*** Material provided Section Begins ***
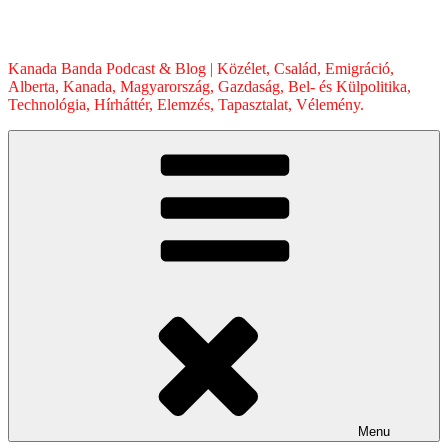
Skip
to
content
Kanada Banda Podcast & Blog | Közélet, Család, Emigráció,
Alberta, Kanada, Magyarország, Gazdaság, Bel- és Külpolitika,
Technológia, Hírháttér, Elemzés, Tapasztalat, Vélemény.
Menu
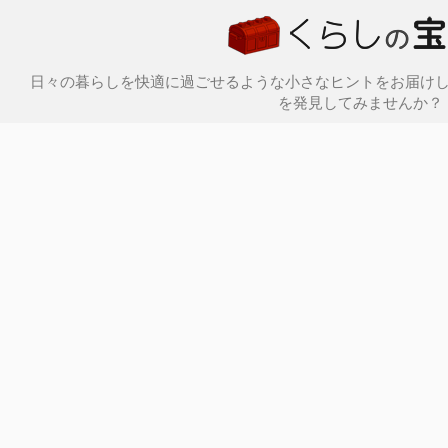
日々の暮らしを快適に過ごせるような小さなヒントをお届け
を発見してみませんか？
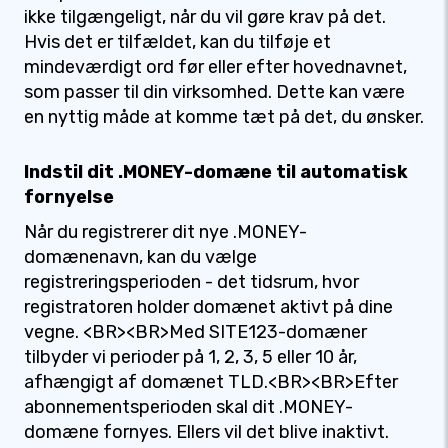
ikke tilgængeligt, når du vil gøre krav på det.
Hvis det er tilfældet, kan du tilføje et
mindeværdigt ord før eller efter hovednavnet,
som passer til din virksomhed. Dette kan være
en nyttig måde at komme tæt på det, du ønsker.
Indstil dit .MONEY-domæne til automatisk
fornyelse
Når du registrerer dit nye .MONEY-
domænenavn, kan du vælge
registreringsperioden - det tidsrum, hvor
registratoren holder domænet aktivt på dine
vegne. <BR><BR>Med SITE123-domæner
tilbyder vi perioder på 1, 2, 3, 5 eller 10 år,
afhængigt af domænet TLD.<BR><BR>Efter
abonnementsperioden skal dit .MONEY-
domæne fornyes. Ellers vil det blive inaktivt.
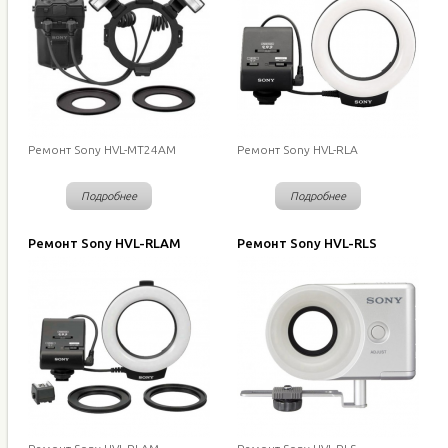
Ремонт Sony HVL-MT24AM
Ремонт Sony HVL-RLA
Подробнее
Подробнее
Ремонт Sony HVL-RLAM
Ремонт Sony HVL-RLS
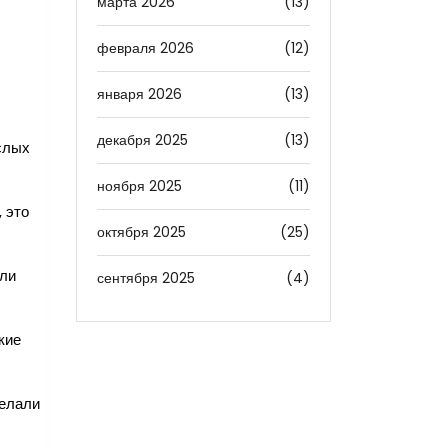
марта 2026
(13)
февраля 2026
(12)
января 2026
(13)
декабря 2025
(13)
слых
ноября 2025
(11)
 это
октября 2025
(25)
али
сентября 2025
(4)
кие
делали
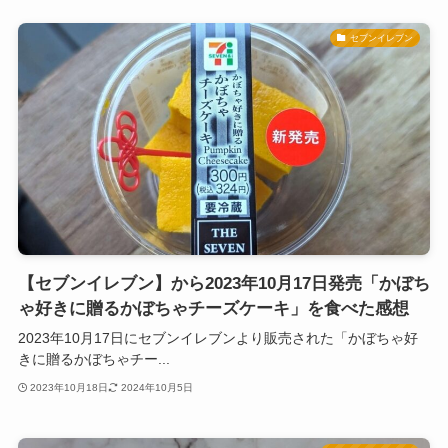
セブンイレブン
【セブンイレブン】から2023年10月17日発売「かぼち
ゃ好きに贈るかぼちゃチーズケーキ」を食べた感想
2023年10月17日にセブンイレブンより販売された「かぼちゃ好
きに贈るかぼちゃチー...
2023年10月18日
2024年10月5日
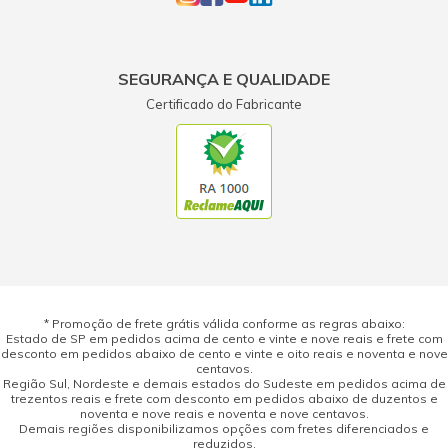
SEGURANÇA E QUALIDADE
Certificado do Fabricante
* Promoção de frete grátis válida conforme as regras abaixo:
Estado de SP em pedidos acima de cento e vinte e nove reais e frete com
desconto em pedidos abaixo de cento e vinte e oito reais e noventa e nove
centavos.
Região Sul, Nordeste e demais estados do Sudeste em pedidos acima de
trezentos reais e frete com desconto em pedidos abaixo de duzentos e
noventa e nove reais e noventa e nove centavos.
Demais regiões disponibilizamos opções com fretes diferenciados e
reduzidos.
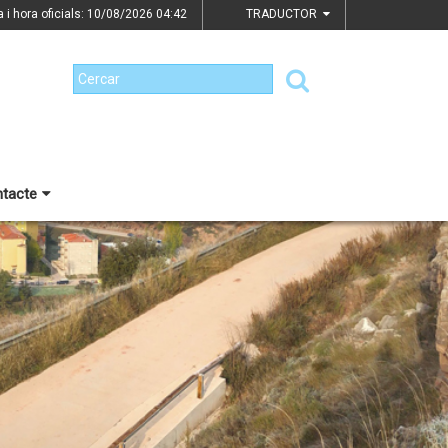
a i hora oficials: 10/08/2026
04:42
TRADUCTOR
tacte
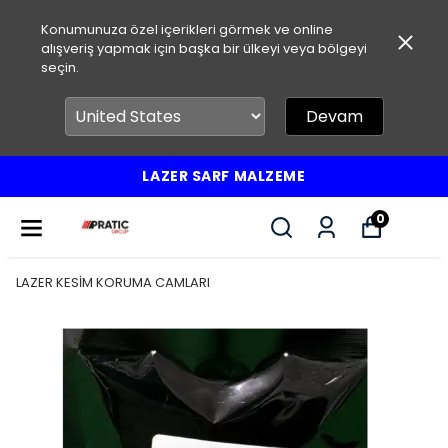
Konumunuza özel içerikleri görmek ve online
alışveriş yapmak için başka bir ülkeyi veya bölgeyi
seçin.
Devam
LAZER SARF MALZEME
0
LAZER KESİM KORUMA CAMLARI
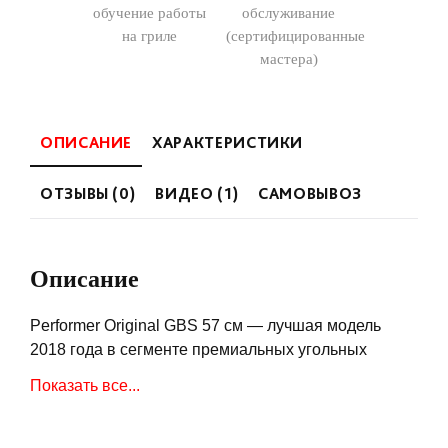
обучение работы
обслуживание
на гриле
(сертифицированные
мастера)
ОПИСАНИЕ
ХАРАКТЕРИСТИКИ
ОТЗЫВЫ (0)
ВИДЕО (1)
САМОВЫВОЗ
Описание
Performer Original GBS 57 см — лучшая модель
2018 года в сегменте премиальных угольных
грилей от «Вебер», совместимых с GBS-
Показать все...
аксессуарами: вок, сковорода (решетка для стейков
входит в комплект). Она позволяет создать
настоящую гриль-кухню, где можно приготовить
*** Material provided Section Ends ***
Job item: Transcribe every entry above exactly. Omit all pictures.

Completed task:
Skip
to
content
Kanada Banda Podcast & Blog | Közélet, Család, Emigráció,
Alberta, Kanada, Magyarország, Gazdaság, Bel- és Külpolitika,
Technológia, Hírháttér, Elemzés, Tapasztalat, Vélemény.
Menu
日々の暮らしを快適に過ごせるような小さなヒントをお届け
を発見してみませんか？
ikke tilgængeligt, når du vil gøre krav på det.
Hvis det er tilfældet, kan du tilføje et
mindeværdigt ord før eller efter hovednavnet,
som passer til din virksomhed. Dette kan være
en nyttig måde at komme tæt på det, du ønsker.
Indstil dit .MONEY-domæne til automatisk
fornyelse
Når du registrerer dit nye .MONEY-
domænenavn, kan du vælge
registreringsperioden - det tidsrum, hvor
registratoren holder domænet aktivt på dine
vegne. <BR><BR>Med SITE123-domæner
tilbyder vi perioder på 1, 2, 3, 5 eller 10 år,
afhængigt af domænet TLD.<BR><BR>Efter
abonnementsperioden skal dit .MONEY-
domæne fornyes. Ellers vil det blive inaktivt.
Ремонт Sony HVL-MT24AM
Ремонт Sony HVL-RLA
Подробнее
Подробнее
Ремонт Sony HVL-RLAM
Ремонт Sony HVL-RLS
марта 2026
(13)
февраля 2026
(12)
января 2026
(13)
декабря 2025
(13)
слых
ноября 2025
(11)
 это
октября 2025
(25)
али
сентября 2025
(4)
кие
делали
セブンイレブン
【セブンイレブン】から2023年10月17日発売「かぼち
ゃ好きに贈るかぼちゃチーズケーキ」を食べた感想
2023年10月17日にセブンイレブンより販売された「かぼちゃ好
きに贈るかぼちゃチー...
2023年10月18日
2024年10月5日
SEGURANÇA E QUALIDADE
Certificado do Fabricante
* Promoção de frete grátis válida conforme as regras abaixo:
Estado de SP em pedidos acima de cento e vinte e nove reais e frete com
desconto em pedidos abaixo de cento e vinte e oito reais e noventa e nove
centavos.
Região Sul, Nordeste e demais estados do Sudeste em pedidos acima de
trezentos reais e frete com desconto em pedidos abaixo de duzentos e
noventa e nove reais e noventa e nove centavos.
Demais regiões disponibilizamos opções com fretes diferenciados e
reduzidos.
a i hora oficials: 10/08/2026
04:42
TRADUCTOR
tacte
Konumunuza özel içerikleri görmek ve online
alışveriş yapmak için başka bir ülkeyi veya bölgeyi
seçin.
Devam
LAZER SARF MALZEME
0
LAZER KESİM KORUMA CAMLARI
обучение работы
обслуживание
на гриле
(сертифицированные
мастера)
ОПИСАНИЕ
ХАРАКТЕРИСТИКИ
ОТЗЫВЫ (0)
ВИДЕО (1)
САМОВЫВОЗ
Описание
Performer Original GBS 57 см — лучшая модель
2018 года в сегменте премиальных угольных
грилей от «Вебер», совместимых с GBS-
Показать все...
аксессуарами: вок, сковорода (решетка для стейков
входит в комплект). Она позволяет создать
настоящую гриль-кухню, где можно приготовить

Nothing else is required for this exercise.